El cambio se estructura en tres ejes: agua y biodiversidad, infraestructura sostenible y creación de valor social. Este enfoque busca superar la mirada tradicional de proyectos aislados y avanzar hacia un modelo que integre intervenciones y actúe sobre las causas estructurales de las carencias territoriales.
Lo invitamos a leer: ¿Cómo las mujeres de Caquetá impulsan el cacao amazónico?
La decisión se da en medio de un panorama retador. Colombia, uno de los países más biodiversos del planeta, enfrenta una paradoja crítica: más del 65 % de sus ecosistemas están amenazados y en apenas seis meses se perdieron más de 89.000 hectáreas de bosque.

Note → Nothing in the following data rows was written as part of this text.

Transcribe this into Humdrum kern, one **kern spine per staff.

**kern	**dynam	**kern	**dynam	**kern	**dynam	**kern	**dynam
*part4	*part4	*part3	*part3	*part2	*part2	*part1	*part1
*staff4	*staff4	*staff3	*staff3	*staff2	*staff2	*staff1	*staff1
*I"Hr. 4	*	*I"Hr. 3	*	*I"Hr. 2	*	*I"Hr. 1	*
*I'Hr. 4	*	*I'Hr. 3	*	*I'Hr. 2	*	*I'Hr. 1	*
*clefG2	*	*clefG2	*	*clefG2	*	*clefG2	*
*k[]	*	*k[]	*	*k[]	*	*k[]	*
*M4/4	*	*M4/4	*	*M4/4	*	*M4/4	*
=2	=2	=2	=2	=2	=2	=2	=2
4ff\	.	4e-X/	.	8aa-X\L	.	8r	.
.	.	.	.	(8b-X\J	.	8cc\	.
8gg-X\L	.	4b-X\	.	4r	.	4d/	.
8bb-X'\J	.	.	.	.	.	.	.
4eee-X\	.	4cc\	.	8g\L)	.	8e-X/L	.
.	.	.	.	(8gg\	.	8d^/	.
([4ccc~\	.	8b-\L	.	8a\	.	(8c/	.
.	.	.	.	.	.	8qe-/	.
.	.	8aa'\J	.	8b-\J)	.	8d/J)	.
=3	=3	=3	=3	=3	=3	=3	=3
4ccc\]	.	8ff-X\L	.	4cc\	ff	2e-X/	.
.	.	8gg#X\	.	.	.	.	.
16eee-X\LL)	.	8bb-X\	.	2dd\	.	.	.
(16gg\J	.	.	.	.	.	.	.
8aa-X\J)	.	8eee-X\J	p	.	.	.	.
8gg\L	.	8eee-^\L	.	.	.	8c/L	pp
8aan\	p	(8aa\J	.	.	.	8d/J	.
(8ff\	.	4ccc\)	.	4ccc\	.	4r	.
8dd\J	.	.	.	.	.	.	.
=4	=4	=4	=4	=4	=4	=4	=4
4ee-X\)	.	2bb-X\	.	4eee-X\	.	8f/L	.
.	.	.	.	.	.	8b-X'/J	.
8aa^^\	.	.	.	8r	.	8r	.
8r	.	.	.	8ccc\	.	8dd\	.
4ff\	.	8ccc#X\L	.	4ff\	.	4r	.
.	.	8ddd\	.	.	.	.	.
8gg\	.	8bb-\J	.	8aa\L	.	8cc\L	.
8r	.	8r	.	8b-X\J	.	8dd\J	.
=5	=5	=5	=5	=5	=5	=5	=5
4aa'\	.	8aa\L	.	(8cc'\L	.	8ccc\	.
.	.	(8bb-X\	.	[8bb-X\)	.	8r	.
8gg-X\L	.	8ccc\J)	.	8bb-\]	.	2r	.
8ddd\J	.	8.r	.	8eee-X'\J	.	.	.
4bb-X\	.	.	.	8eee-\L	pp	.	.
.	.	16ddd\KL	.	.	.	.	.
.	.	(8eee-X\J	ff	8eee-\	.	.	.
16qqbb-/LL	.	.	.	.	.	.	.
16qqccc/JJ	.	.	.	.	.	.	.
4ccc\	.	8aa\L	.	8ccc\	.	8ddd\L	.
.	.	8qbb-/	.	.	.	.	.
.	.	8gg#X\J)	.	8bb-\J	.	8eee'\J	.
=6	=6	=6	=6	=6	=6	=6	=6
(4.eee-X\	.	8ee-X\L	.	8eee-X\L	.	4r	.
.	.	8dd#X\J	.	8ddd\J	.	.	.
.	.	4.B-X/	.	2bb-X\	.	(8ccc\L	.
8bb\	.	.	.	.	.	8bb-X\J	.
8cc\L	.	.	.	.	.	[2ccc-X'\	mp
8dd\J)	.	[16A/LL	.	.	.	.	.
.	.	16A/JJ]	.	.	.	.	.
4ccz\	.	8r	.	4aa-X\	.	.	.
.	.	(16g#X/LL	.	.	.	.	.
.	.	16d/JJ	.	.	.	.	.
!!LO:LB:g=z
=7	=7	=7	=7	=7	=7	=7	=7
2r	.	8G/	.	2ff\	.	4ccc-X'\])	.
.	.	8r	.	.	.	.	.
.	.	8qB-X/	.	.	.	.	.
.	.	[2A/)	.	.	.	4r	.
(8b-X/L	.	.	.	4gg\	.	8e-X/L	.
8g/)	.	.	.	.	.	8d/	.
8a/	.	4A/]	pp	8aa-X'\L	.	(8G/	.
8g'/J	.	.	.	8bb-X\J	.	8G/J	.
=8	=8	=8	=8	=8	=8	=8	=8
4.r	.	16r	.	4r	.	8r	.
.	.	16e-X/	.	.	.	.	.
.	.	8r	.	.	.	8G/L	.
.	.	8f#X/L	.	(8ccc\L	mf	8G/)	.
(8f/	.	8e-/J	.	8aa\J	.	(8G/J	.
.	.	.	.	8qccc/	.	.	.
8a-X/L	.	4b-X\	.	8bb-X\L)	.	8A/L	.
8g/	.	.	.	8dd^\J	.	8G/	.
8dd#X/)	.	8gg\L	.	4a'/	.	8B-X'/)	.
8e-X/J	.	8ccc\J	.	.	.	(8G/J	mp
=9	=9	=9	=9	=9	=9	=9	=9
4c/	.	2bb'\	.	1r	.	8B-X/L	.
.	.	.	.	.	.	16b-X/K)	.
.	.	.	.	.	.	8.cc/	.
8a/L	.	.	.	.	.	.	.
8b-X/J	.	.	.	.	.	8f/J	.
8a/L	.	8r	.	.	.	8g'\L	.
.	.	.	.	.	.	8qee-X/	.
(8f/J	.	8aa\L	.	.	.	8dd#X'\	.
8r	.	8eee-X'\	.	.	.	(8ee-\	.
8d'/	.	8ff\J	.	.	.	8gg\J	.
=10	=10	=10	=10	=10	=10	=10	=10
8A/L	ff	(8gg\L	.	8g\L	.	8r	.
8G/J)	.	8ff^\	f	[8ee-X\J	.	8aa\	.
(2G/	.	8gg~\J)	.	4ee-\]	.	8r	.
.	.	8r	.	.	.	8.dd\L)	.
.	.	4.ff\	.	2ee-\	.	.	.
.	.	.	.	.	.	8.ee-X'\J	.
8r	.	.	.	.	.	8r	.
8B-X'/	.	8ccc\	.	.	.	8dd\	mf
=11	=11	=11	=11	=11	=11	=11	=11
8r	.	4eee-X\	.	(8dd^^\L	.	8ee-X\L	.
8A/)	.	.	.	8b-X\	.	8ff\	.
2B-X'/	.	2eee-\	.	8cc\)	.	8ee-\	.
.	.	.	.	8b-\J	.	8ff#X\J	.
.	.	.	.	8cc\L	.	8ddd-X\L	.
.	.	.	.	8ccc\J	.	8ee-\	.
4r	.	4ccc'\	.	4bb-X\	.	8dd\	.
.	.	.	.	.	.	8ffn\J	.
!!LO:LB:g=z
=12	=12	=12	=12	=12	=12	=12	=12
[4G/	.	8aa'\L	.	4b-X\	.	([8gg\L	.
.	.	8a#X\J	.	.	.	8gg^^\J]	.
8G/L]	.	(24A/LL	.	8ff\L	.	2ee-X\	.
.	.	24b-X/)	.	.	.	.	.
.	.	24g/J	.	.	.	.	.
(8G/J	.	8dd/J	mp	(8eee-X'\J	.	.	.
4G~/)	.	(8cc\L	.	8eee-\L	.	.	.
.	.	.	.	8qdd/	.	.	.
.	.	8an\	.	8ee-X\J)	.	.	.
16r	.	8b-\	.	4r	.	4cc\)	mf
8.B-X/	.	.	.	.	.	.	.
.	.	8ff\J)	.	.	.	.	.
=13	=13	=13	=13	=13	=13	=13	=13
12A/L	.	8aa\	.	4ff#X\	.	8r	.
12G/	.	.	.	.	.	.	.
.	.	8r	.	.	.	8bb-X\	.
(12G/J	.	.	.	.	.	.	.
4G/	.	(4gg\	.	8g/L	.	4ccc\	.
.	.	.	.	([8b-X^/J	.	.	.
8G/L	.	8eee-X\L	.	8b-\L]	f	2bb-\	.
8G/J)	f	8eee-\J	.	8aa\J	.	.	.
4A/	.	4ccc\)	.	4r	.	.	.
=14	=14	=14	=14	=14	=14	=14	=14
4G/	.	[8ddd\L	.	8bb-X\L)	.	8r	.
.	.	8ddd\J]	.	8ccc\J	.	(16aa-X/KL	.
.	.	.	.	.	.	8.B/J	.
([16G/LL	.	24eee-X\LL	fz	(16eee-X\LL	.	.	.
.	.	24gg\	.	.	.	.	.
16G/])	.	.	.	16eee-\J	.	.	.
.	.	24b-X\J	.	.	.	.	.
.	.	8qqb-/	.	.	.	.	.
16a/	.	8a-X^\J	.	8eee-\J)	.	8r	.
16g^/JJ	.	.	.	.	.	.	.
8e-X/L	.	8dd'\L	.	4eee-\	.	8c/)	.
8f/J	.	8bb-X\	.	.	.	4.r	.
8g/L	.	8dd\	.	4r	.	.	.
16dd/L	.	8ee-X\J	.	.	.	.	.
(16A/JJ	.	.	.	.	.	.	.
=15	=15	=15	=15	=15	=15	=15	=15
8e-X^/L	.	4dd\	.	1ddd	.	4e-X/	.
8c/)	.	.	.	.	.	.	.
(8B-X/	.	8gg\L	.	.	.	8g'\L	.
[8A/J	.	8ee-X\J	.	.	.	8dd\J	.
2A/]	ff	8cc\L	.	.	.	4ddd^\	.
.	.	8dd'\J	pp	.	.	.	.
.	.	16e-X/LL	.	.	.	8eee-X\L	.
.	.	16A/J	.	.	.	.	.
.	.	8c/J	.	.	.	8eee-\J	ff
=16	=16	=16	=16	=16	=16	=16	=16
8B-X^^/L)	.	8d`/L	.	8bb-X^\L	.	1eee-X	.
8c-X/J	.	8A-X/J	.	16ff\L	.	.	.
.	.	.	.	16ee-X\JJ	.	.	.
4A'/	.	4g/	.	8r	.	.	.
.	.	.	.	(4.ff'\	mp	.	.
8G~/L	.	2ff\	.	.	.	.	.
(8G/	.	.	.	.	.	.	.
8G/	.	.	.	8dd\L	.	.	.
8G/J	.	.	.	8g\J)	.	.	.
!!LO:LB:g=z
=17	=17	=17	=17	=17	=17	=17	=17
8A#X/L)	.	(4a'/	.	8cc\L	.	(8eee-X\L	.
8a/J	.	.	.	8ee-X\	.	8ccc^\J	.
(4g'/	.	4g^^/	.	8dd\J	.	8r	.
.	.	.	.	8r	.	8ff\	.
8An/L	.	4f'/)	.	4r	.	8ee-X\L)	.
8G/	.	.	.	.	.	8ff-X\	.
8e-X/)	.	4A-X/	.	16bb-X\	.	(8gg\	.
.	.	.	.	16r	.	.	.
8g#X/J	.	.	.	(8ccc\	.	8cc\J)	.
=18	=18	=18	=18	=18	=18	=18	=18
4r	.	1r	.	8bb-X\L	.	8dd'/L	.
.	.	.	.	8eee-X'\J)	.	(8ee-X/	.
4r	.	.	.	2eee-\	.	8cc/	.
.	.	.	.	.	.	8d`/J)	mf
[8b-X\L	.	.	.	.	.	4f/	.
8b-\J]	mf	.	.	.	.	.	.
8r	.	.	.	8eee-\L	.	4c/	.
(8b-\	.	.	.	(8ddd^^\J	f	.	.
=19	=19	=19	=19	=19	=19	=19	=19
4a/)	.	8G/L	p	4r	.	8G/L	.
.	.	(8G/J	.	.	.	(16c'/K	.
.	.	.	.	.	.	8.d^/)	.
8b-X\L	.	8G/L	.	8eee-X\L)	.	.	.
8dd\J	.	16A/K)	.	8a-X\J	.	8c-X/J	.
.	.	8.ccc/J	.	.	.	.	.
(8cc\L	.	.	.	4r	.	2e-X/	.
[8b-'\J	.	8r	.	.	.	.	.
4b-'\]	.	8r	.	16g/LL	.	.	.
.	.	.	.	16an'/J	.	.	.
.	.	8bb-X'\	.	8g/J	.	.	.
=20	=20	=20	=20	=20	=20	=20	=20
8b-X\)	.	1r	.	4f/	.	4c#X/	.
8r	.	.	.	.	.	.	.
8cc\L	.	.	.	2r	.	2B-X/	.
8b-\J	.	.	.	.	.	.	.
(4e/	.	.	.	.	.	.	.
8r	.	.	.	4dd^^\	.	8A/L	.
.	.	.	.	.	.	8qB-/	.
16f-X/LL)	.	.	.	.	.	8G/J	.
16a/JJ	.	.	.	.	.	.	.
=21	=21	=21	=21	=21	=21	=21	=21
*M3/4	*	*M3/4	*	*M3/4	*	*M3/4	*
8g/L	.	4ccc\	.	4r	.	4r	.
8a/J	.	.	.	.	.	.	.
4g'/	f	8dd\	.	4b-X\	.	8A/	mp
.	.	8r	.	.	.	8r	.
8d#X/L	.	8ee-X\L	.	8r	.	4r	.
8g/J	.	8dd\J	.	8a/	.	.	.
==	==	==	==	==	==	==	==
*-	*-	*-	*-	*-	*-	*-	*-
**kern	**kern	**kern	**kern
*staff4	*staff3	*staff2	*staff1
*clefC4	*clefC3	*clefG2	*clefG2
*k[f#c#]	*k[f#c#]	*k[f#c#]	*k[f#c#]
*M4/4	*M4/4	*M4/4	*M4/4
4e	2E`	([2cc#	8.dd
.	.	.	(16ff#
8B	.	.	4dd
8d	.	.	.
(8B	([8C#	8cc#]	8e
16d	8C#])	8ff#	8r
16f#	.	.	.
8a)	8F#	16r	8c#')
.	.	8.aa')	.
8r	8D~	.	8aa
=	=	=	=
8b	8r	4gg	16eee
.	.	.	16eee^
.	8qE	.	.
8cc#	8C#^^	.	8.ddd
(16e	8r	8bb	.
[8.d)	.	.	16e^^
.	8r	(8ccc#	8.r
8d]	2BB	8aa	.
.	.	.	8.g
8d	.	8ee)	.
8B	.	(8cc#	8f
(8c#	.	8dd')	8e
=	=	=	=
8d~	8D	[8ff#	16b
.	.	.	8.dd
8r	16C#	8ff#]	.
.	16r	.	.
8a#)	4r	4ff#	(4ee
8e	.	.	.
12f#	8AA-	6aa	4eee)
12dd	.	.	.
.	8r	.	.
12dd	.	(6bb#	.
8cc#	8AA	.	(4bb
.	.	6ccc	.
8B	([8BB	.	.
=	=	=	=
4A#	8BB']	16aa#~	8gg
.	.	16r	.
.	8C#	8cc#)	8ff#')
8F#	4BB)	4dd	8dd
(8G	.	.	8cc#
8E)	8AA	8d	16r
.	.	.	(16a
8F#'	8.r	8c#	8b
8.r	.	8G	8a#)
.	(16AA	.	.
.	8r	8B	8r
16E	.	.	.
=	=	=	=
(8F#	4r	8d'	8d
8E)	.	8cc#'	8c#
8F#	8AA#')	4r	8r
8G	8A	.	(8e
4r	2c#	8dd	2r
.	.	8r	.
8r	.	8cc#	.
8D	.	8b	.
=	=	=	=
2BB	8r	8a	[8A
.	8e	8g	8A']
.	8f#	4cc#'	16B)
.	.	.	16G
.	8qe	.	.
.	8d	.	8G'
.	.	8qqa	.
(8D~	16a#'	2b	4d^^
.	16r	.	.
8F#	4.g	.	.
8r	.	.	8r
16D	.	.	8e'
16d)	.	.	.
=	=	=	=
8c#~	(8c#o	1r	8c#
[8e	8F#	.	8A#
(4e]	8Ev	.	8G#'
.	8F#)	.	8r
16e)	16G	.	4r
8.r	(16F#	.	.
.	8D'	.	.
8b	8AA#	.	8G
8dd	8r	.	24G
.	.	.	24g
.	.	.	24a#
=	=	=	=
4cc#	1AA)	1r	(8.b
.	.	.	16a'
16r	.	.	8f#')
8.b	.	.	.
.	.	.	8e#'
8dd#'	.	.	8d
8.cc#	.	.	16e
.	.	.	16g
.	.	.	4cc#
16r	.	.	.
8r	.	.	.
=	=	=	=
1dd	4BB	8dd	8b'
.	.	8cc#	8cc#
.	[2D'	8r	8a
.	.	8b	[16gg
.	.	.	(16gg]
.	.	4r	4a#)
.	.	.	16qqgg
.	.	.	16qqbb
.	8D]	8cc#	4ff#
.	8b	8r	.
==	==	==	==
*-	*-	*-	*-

Al mismo tiempo, millones de personas viven sin acceso a servicios básicos, educación o trabajo digno. Estas realidades no ocurren de forma aislada; se concentran en los mismos territorios y se alimentan mutuamente.
Uno de los principales cambios en la estrategia es el rol de la infraestructura, que pasa a ser un eje central de intervención. La Fundación está impulsando modelos integrales de acceso a agua, saneamiento e higiene, así como el uso de mecanismos como Obras por Impuestos para llevar inversión a zonas históricamente olvidadas. El objetivo es mejorar condiciones de vida, reducir impactos ambientales como la contaminación hídrica y fortalecer la relación entre comunidades y entorno natural.
En Urabá, la alianza Juntos por Urabá, con más de COP 200.000 millones de inversión y 30 empresas articuladas, avanza en la transformación de Nueva Colonia (Turbo), más del 17% de la población experimenta pobreza multidimensional, cerca del 30% presenta carencias en sus necesidades básicas y alrededor del 40% se encuentra en situación de pobreza monetaria. Allí se desarrolla un sistema de alcantarillado por más de COP 112.000 millones, junto con mejoras en vivienda, acceso a agua y generación de empleo.
En La Guajira, el proyecto Miiroku implementó soluciones de acceso a agua adaptadas al contexto local. A través de 30 viviendas con sistemas de captación y filtración, la iniciativa beneficia a más de 270 personas, integrando infraestructura con identidad cultural. Bajo este enfoque, la infraestructura deja de ser únicamente obra física y se convierte en una plataforma para habilitar procesos de sostenibilidad en los territorios.
En paralelo, el eje de agua y biodiversidad mantiene el foco en la protección de ecosistemas estratégicos como manglares, bosques secos tropicales y bosques andinos, pero incorpora herramientas orientadas a su sostenibilidad financiera. Entre estos se encuentran mecanismos como mercados de carbono que buscan generar incentivos económicos para la conservación y facilitar su escalabilidad. Además, la estrategia incluye trabajo con comunidades a través de educación ambiental, acuerdos de conservación y el impulso de economías locales basadas en la biodiversidad.
El tercer eje, creación de valor social, está enfocado en fortalecer capacidades y oportunidades en los territorios para la movilidad social en el país a través de la educación y el empleo. La Fundación continuará impulsando iniciativas de acceso a educación superior, formación de líderes comunitarios y generación de oportunidades de empleo.
Programas como becas educativas y procesos de formación buscan que las comunidades no solo se beneficien de las intervenciones, sino que lideren los procesos de transformación y garanticen su sostenibilidad en el tiempo.
Un modelo basado en la articulación
El diferencial del nuevo enfoque está en la integración de los tres ejes. En este modelo, el desarrollo social no es un resultado paralelo a la conservación, sino su principal motor. Según la Fundación, las intervenciones están diseñadas para potenciarse entre sí: proyectos de agua que impulsan procesos de conservación, infraestructura que mejora la relación con el entorno y comunidades fortalecidas que sostienen los resultados.
Esto no sería posible sin el impulso de una red de aliados públicos, privados, fundaciones y la academia. La estrategia se apoya en alianzas entre sector privado, Estado, comunidades y organizaciones sociales, con el objetivo de escalar y replicar soluciones en distintos territorios del país.
Con esta reorganización, la Fundación Grupo Argos busca consolidar un modelo de intervención que responda a la complejidad de los desafíos actuales, donde desarrollo social, conservación ambiental e infraestructura ya no se abordan por separado, sino como parte de un mismo sistema.